Speech recognition typically makes three types of errors:
- Insertions: words that were incorrectly added in the transcription
- Deletions: words that are wrongly missing from the transcription
- Substitutions: words that have been replaced by other words in the transcription
Because computers are getting smarter every two years and we as humans can’t keep up with that pace, the question is increasingly being asked: are people becoming redundant? But our advisors are flexible, creative, have empathy and can therefore much better communicate humanly. We therefore think that artificial intelligence will not replace humans but will support them. The Spoken Summary solution is a very good example. It consists of three parts:
Call recording is a valuable tool within Contact Centers for improving processes and increasing customer satisfaction. It is used, among other things, for analysis, quality assurance, compliance, recording agreements and advisors coaching. Telecats’ call recorder records all conversations in stereo, with the advisor and customer each having their own recording channel. The recordings are first stored in high quality audio, resulting in better and more accurate processing of the recordings from speech-to-text. After processing, the recordings can still be compressed for storage.
Transcription (Speech-To-Text / STT)
In order to convert the recorded conversations from speech-to-text with good quality, language models and the right context are needed. Telecats speech recognition provides support for different languages and can use sector- or customer-specific language models. In addition, it is possible to train the speech recognition with manually worked-out recordings with specific language use by customers and advisors. Dialects and accents are included in the acoustic model of the speech recognizer. We have several “pronunciation dictionaries” to deal with different dialects and accents. If the spoken accents deviate too much from the statements we modelled, we can adjust the acoustic model accordingly. This ensures the quality of the language speech recognition and transcriptions generated by Telecats speech solutions.
The Word Error Rate for telephony audio varies between 20 and 40%, depending on the context and the sound quality. When you then try to use an algorithm to automatically summarise the completely transcribed conversation, the result will be less optimal.

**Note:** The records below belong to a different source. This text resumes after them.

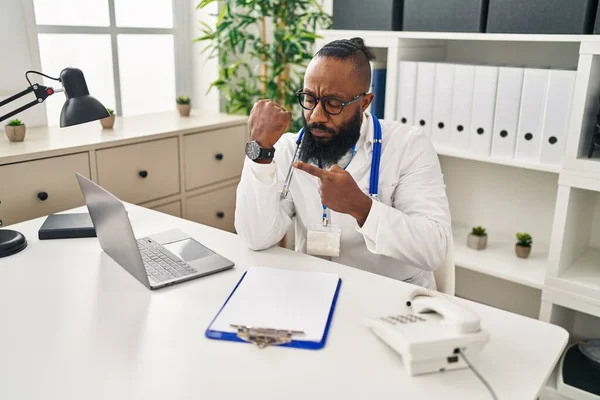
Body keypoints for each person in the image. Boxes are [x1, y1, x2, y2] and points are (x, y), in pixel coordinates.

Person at [234, 37, 451, 289]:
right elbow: (256, 238)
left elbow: (434, 249)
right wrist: (260, 153)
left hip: (392, 295)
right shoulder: (288, 149)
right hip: (315, 290)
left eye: (333, 104)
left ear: (364, 102)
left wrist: (361, 208)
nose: (316, 116)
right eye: (309, 98)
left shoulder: (408, 146)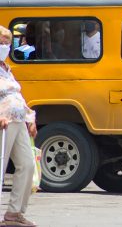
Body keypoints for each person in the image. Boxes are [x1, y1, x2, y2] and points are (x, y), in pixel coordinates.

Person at [0, 25, 37, 227]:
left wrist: (31, 119)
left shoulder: (7, 69)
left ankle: (14, 213)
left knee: (28, 164)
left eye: (7, 43)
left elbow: (17, 96)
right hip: (3, 123)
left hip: (18, 119)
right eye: (1, 43)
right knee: (0, 166)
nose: (5, 47)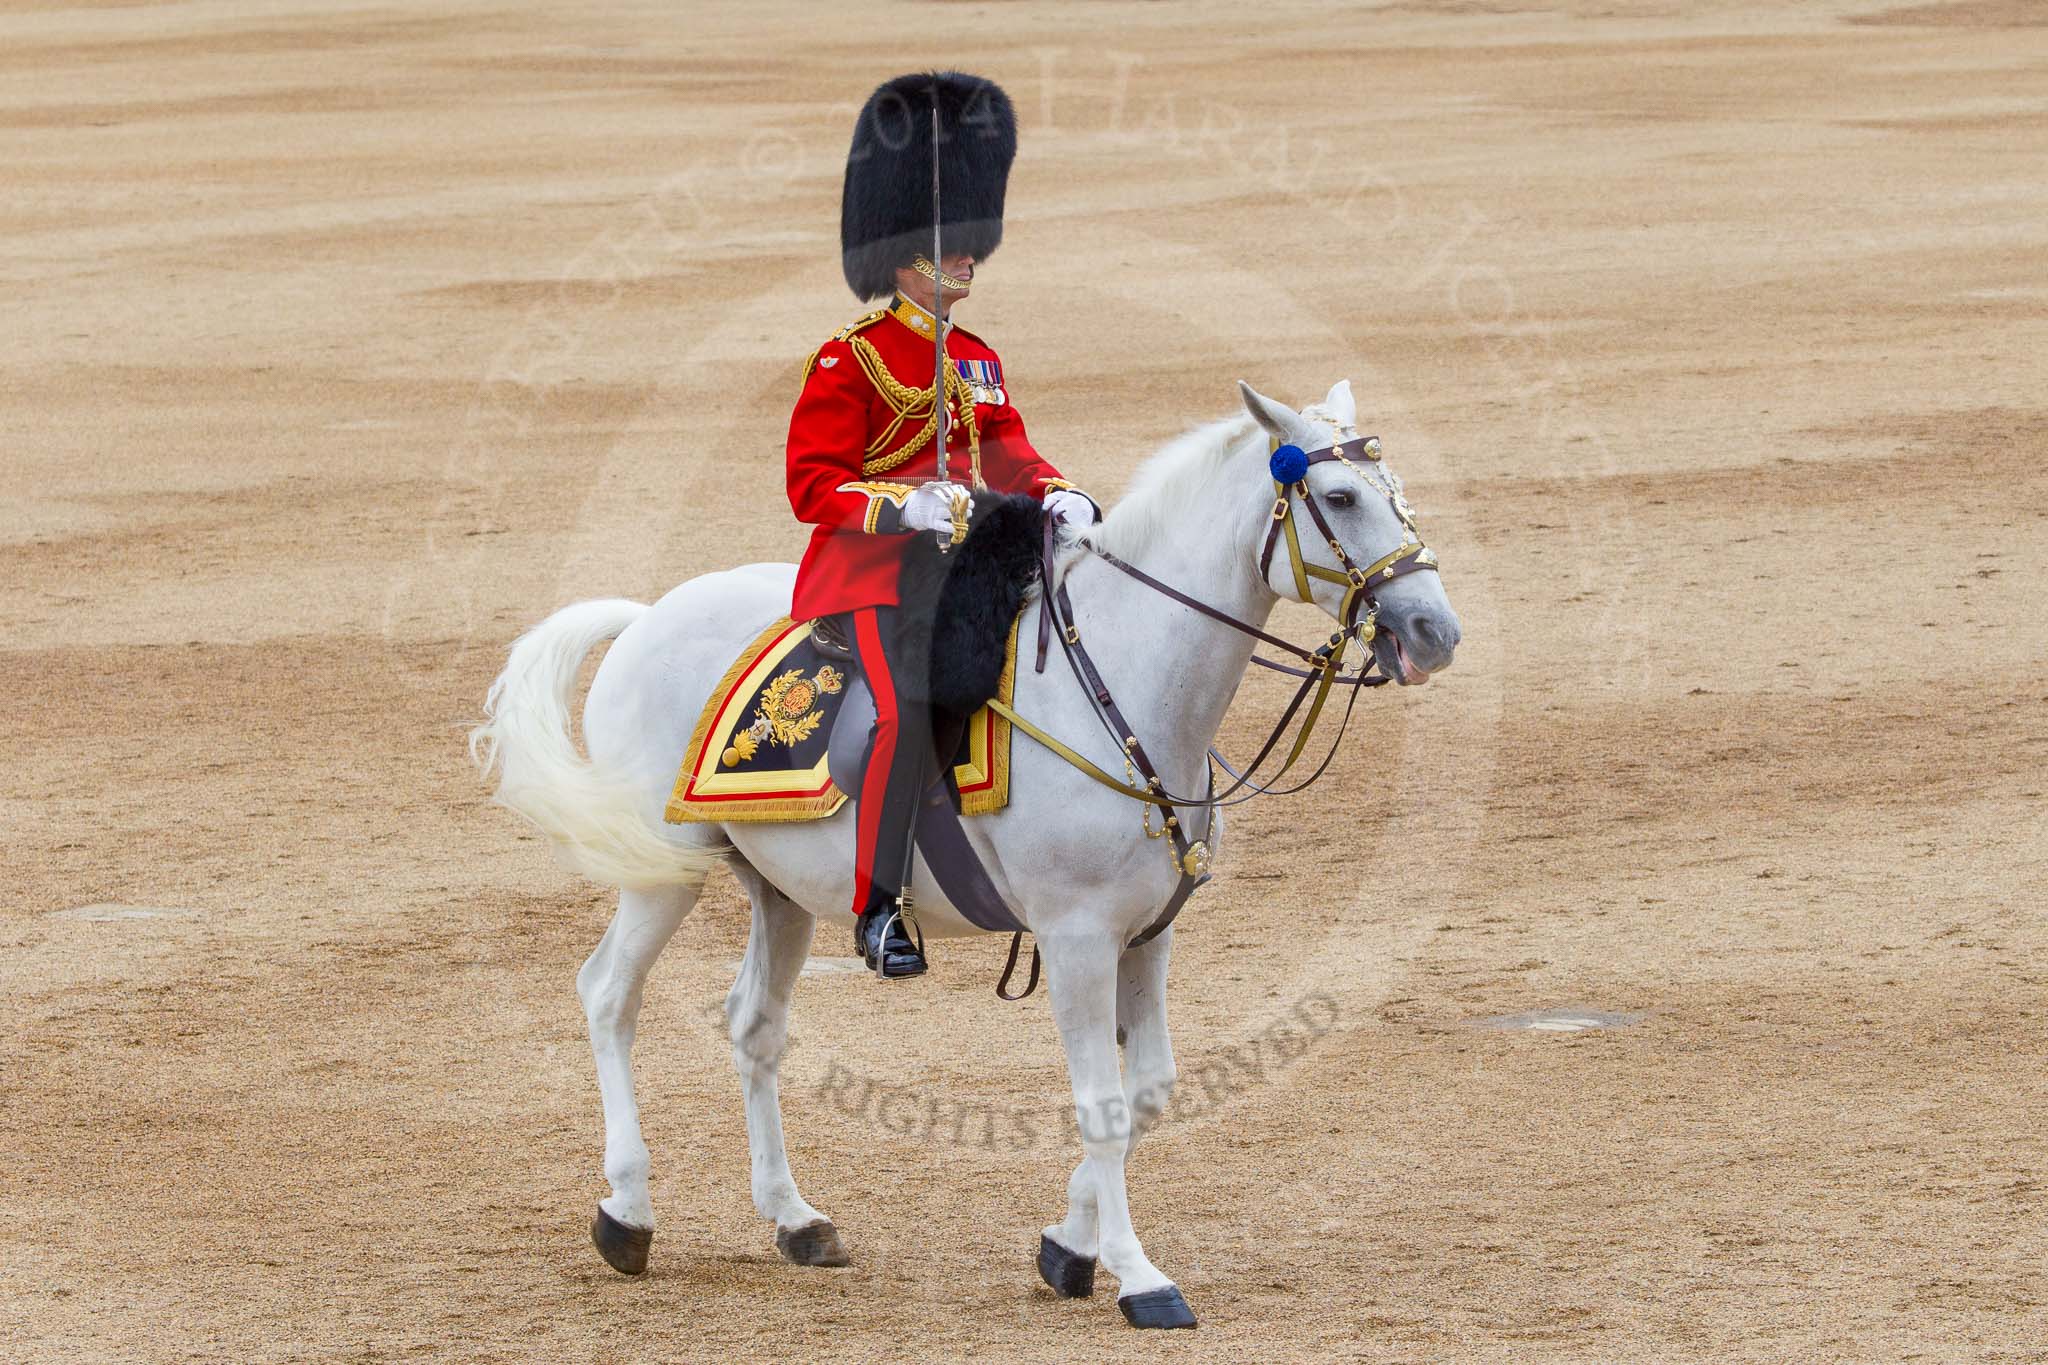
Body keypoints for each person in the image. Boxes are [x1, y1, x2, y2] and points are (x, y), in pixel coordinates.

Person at [784, 72, 1097, 979]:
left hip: (968, 566)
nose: (967, 260)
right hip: (873, 576)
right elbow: (811, 485)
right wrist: (901, 504)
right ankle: (879, 905)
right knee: (905, 710)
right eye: (948, 247)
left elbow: (1010, 452)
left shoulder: (977, 359)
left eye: (969, 246)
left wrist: (1059, 492)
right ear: (902, 257)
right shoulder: (850, 360)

At Telecats, we use speech recognition to convert the spoken summary into text and achieve a WER of less than 20%, resulting in a good readable summary.
The spoken summary
With the Spoken Summary solution, the advisor speaks the summary and only this part of the conversation is saved in the CRM system. The summary can be started with an API or verbal agreed trigger word. The success of this (dictated) spoken summary also depends on clear guidelines and proper training of advisors. But summarizing conversations is often already ingrained in the advisors’ way of working.